Vengo y estoy en una sociedad donde la mentira está institucionalizada y forma parte no sólo de la idiosincrasia, sino que es un valor añadido a la hora de gestionar la vida cotidiana y ya no digamos la profesional.
La verdad no nos agrada. La encajamos mal y la asociamos muy rápidamente con falta de consideración hacia nuestros sentimientos. Nos gusta que nos engañen. Y yo digo que, hasta cierto punto, está bien el engaño, pero cuando hay un acuerdo tácito para que así sea. Cuando el engaño no es mentira.
La mentira pura y dura es fácil de ver, se huele, se ve venir y, casi siempre, es imposible de tragar, pero está tan acomodada, está tan bien puesta, en lugares tan importantes. Viene desde tan arriba y llega tan hondo que quién va a moverla de ahí. Nadie.
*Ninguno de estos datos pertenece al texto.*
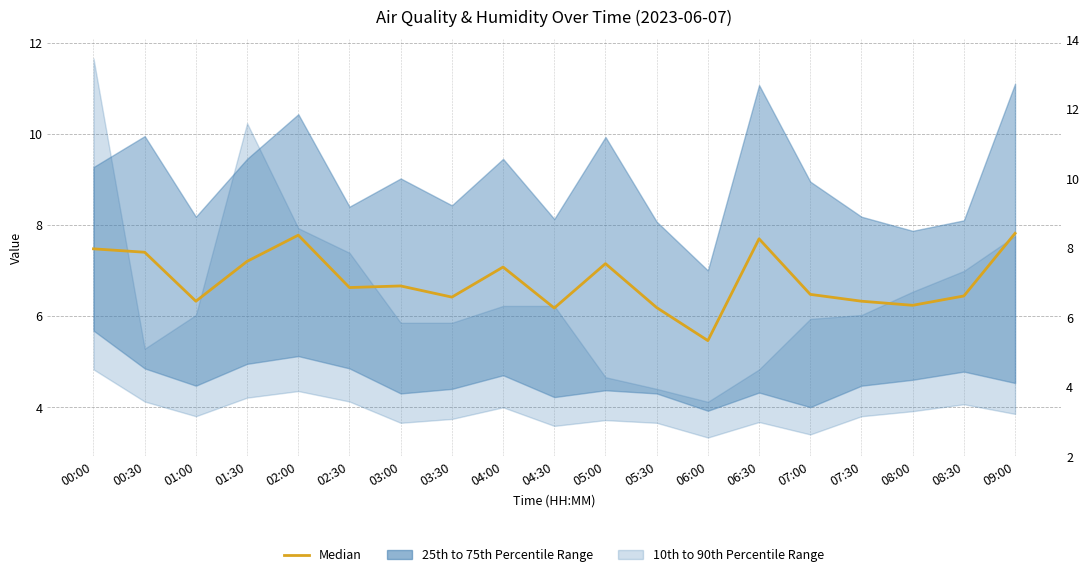

True or false: the data shows 6.3 at 01:00.

True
Me acabo de comprar una camiseta para este verano, que no me causa más que asquito, y en la etiqueta pone: “100% Bio algodón, certificado como bio cotton, sin fertilizantes ni pesticidas, respetuoso con el medio ambiente y con nuestro Planeta” (en 17 idiomas, en serio). Es una etiqueta enorme que obviamente tuve que cortar y que  no puedo dejar de mirar con espanto. Estas letras verde esperanza en cartón reciclado. Tan mona y bien diseñada.
Cuando se derrumbó el edificio en Bangladesh con cientos de personas dentro que cosían las camisetas de algodón bio, se habló un poco de que, tal vez, no son tan buenas las condiciones de las personas que hacen nuestra ropa, que son un poquito esclavos. Y, en alguna parte de la prensa escrita (no en TV ¡oh no!), se mencionó al pasar, que había niños descalzos trabajando en fábricas que no se vinieron abajo porque son agujeros. Niños, mujeres y hombres; personas que trabajan hundidas en la miseria, explotadas por otras personas, cosiendo día y noche etiquetas respetuosas con el medioambiente. Eso sí, el algodón no tiene pesticidas, así que todos tranquilos.
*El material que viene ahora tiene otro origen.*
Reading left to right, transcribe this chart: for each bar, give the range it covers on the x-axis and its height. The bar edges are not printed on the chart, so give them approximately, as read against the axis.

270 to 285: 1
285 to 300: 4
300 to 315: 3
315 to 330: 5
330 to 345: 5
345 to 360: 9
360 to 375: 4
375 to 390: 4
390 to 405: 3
Hay cursos para enseñarnos a mentir mejor porque tenemos que aprender a mentir bien, con aspavientos, énfasis y seriedad. Estudiar mucho para crear buenas y grandes mentiras que nos lleven a conseguir nuestros objetivos. Cualquiera que sean.
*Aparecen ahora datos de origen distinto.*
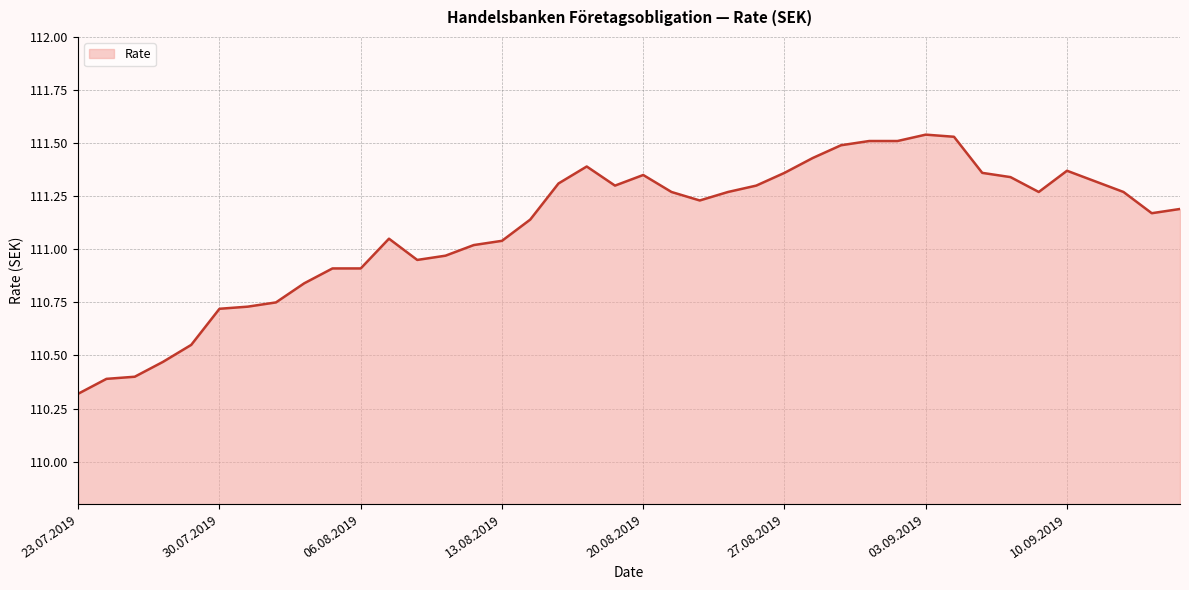

What is the smallest value displayed?

110.3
Un día asistí a uno de esos cursos de coaching que, en resumen, venía a decir que lo más importante de una empresa es el “capital humano”; las personas, dijo en tono de iluminación el que hablaba para el asombro de los oyentes. Acto seguido, nos explicó cómo hacer que ese capital humano trabajara más por menos: mintiéndoles, claro.
Veo esas etiquetas bio por todas partes. En plátanos, cebollas, jugos. También lavadoras y coches eco, empresas con sello de sostenible y de RSC (responsabilidad social corporativa). Todo mentira.
Hemos pasado de embellecer nuestras palabras apelando al afecto, a las normas de buena conducta, al amor al prójimo, para dar espacio a mentiras que ya no vienen sólo desde el mercado y la política, está dentro de nuestros estómagos y en contacto con la piel.
La Coca-cola hace la felicidad, eso es verdad. Esto ya no se discute porque, claramente, es así. En este momento la mentira ha salido de la cadena de producción. Ahora es partícula elemental de nuestro pensar y proceder. No me extrañaría que se acabara por determinar que el bosón de Higgs es una mentira (Ja).
Hemos elevado la mentira. Primero la pusimos entre nuestros valores, la acomodamos en el centro de la moral llamándola ilusión y ahora ya cotiza por encima de nosotros, las personas.